Brazed plate heat exchangers – compact and cost-efficient
The first Alfa Laval brazed plate heat exchangers (BHEs) were developed in the seventies. Today they are well-established components in refrigeration systems due to their compactness, durable designs, ease of installation and cost efficient operation.
The brazed plate heat exchanger (BHE) consists of thin corrugated stainless steel plates vacuum brazed together using copper as the brazing material
Brazing the stainless steel plates together eliminates the need for sealing gaskets and thick frame plates. As well as holding the plates together at their contact points, the brazing material seals the package. Alfa Laval’s BHEs are brazed at all contact points, ensuring optimal heat transfer efficiency and pressure resistance. The plates are designed to provide the longest possible lifetime. Since virtually all surfaces of the brazed plate heat exchanger actively contribute to heat transfer, the BHE is very compact in size, and it has a low weight and a low hold-up volume. Alfa Laval offers a wide range of standard heat exchanger models and sizes, tailor-made for a wide scope including refrigeration applications. Standard configurations are available from stock and customer-specific designs are available on request.
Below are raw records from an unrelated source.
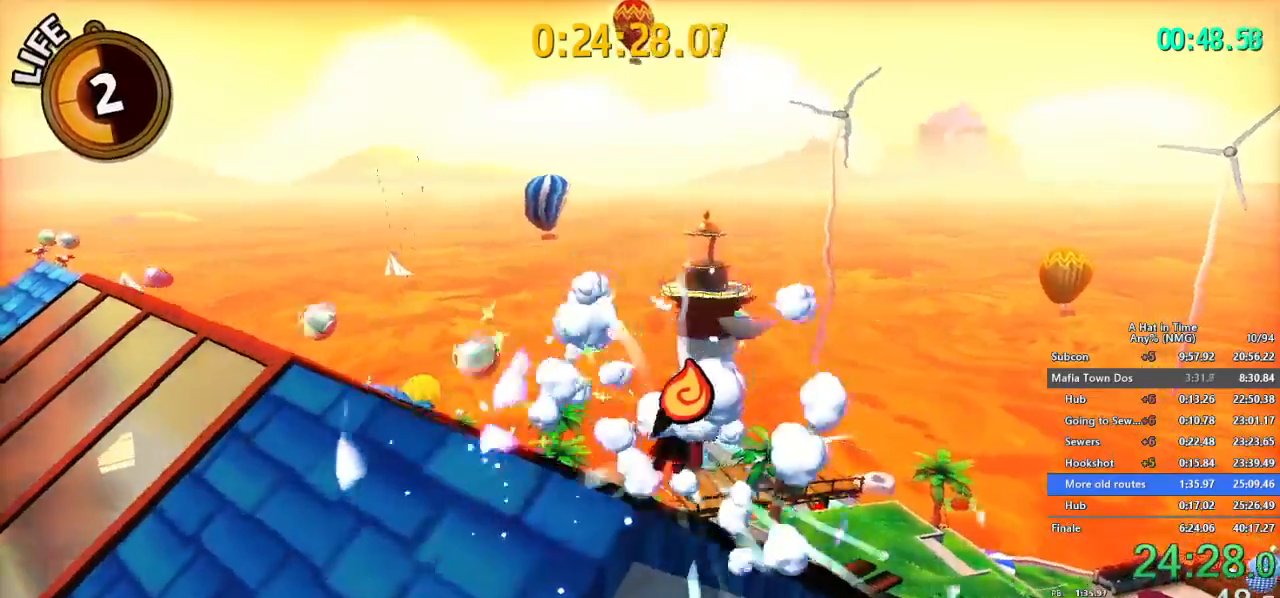
{"buttons": ["L2"], "left_stick": "up", "right_stick": "center"}
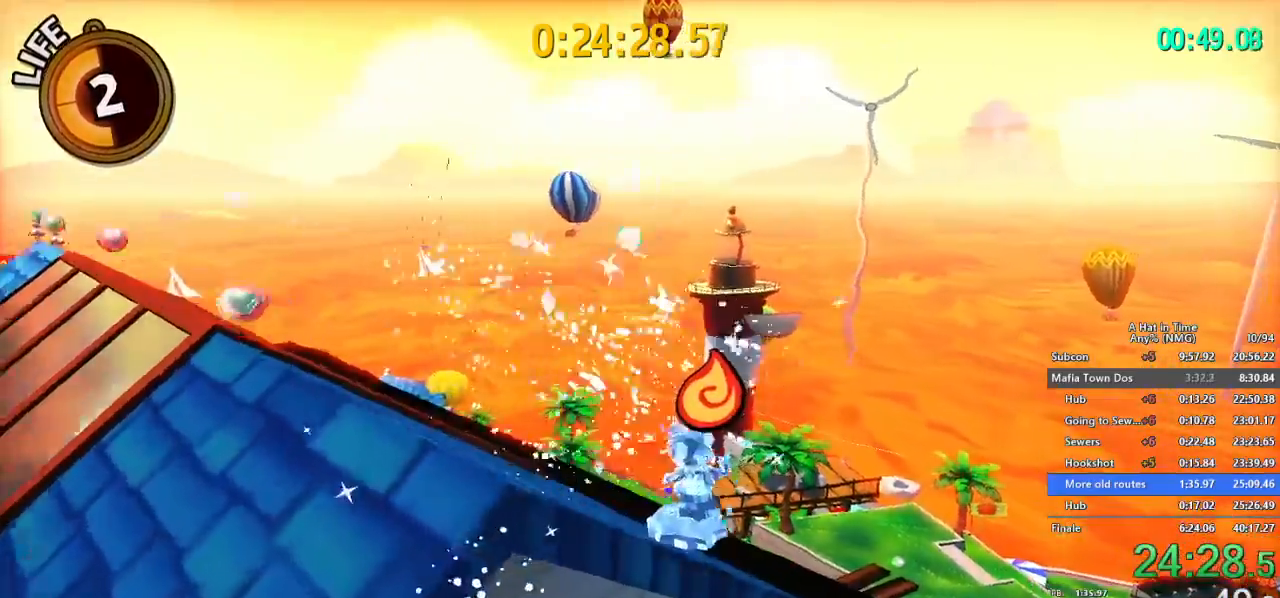
{"buttons": [], "left_stick": "up", "right_stick": "center", "button_events": [[167, "L2", "up"]]}
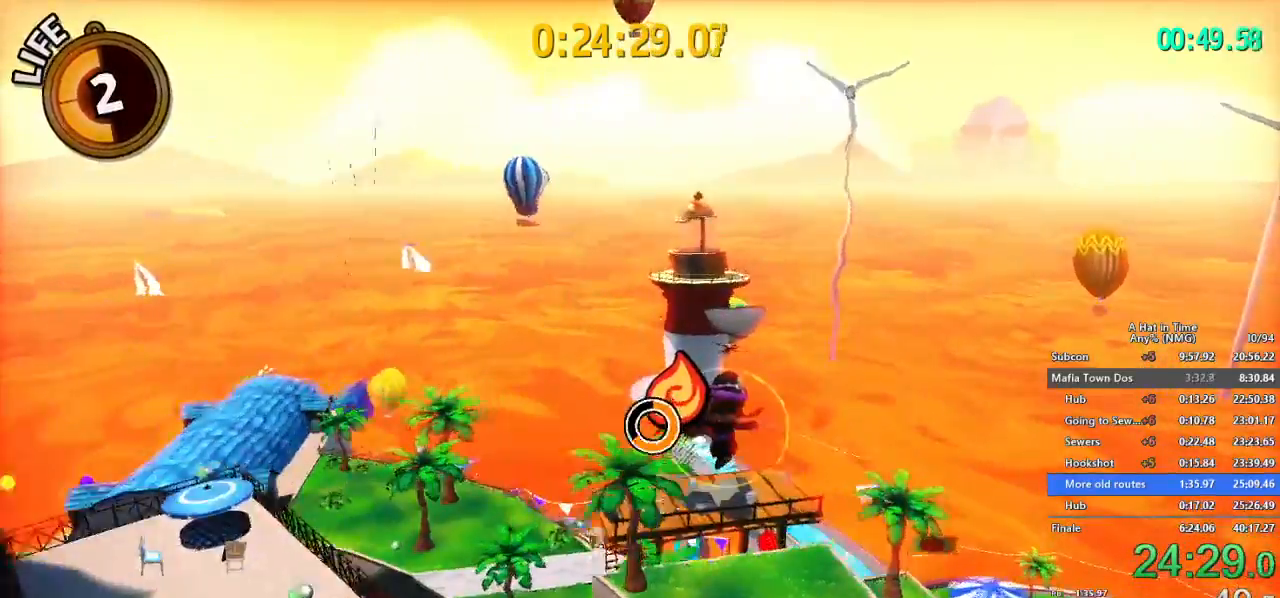
{"buttons": [], "left_stick": "up-left", "right_stick": "center", "button_events": []}
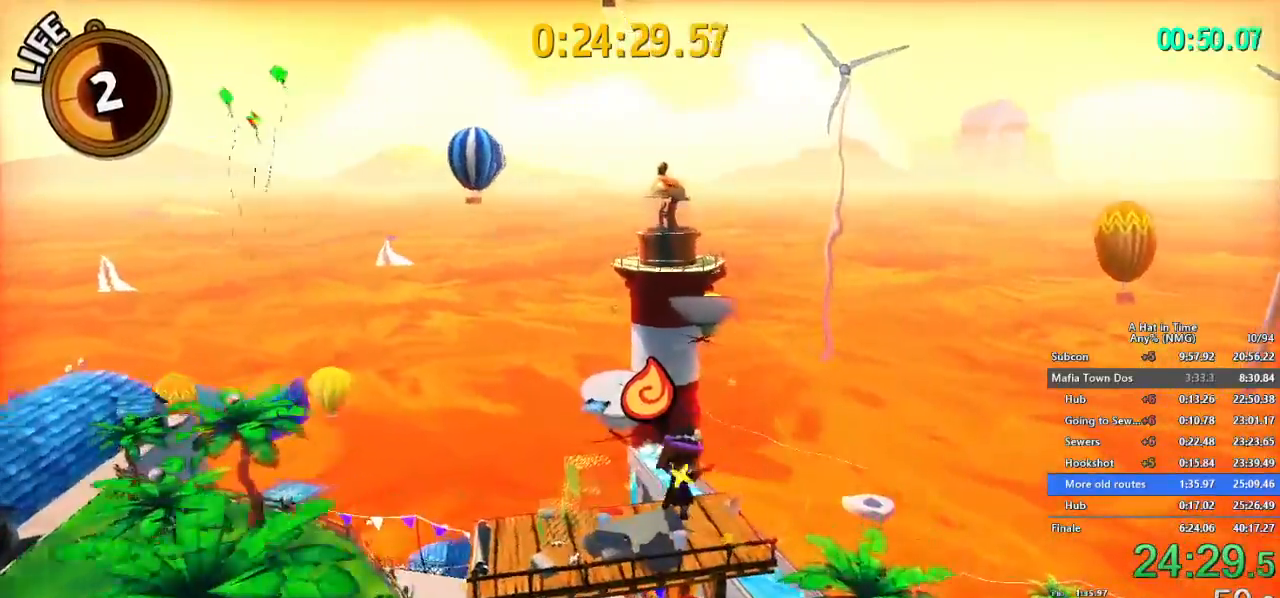
{"buttons": [], "left_stick": "up-left", "right_stick": "center", "button_events": []}
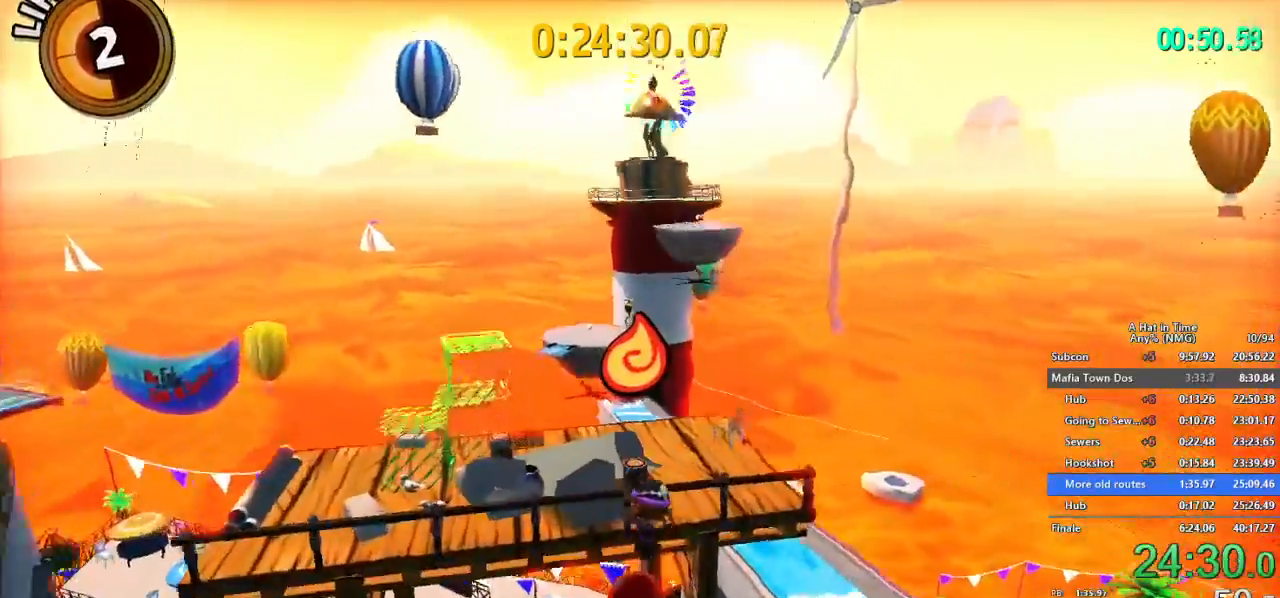
{"buttons": [], "left_stick": "up-left", "right_stick": "center", "button_events": []}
The basic flow principle in a brazed plate heat exchanger for refrigeration applications is parallel or diagonal flow to achieve
the most efficient heat transfer process. In a single pass design, all connections are located on one side of the heat exchanger, making installation very easy. Multipass design and different types of connections are available. Optionally, the location of connections can be chosen.
Flow principle in Evaporator design
The channels formed between the corrugated plates and corners are arranged so that the two media flow through alternate channels, always in opposite directions (counter current flow). The two phase refrigerant (vapour and liquid) enters the bottom left of the exchanger with a vapour quality depending on the operating condition of the plant. Evaporation of the liquid phase takes place inside the channels and some degrees of superheat are always requested, which is the reason why the process is called “dry expansion”. In the illustration of an evaporator the dark and light blue arrows show the location of the refrigerant connections. The water (brine) to be cooled flows counter current in the opposite channel; the dark and light red arrows show the location of the water (brine) connections.
Flow principle in Condenser design
The main components are the same as for the evaporator. The refrigerant enters at top left of the exchanger as hot gas and starts to condense on the surface of the channels until fully condensed, and is then slightly subcooled. The process is called “free condensation”. In the illustration of a condenser the light and dark blue arrows show the location of the brine connections. The refrigerant flows counter current in the opposite channel and is cooled. The light and dark red arrows indicate the locations of the refrigerant connections.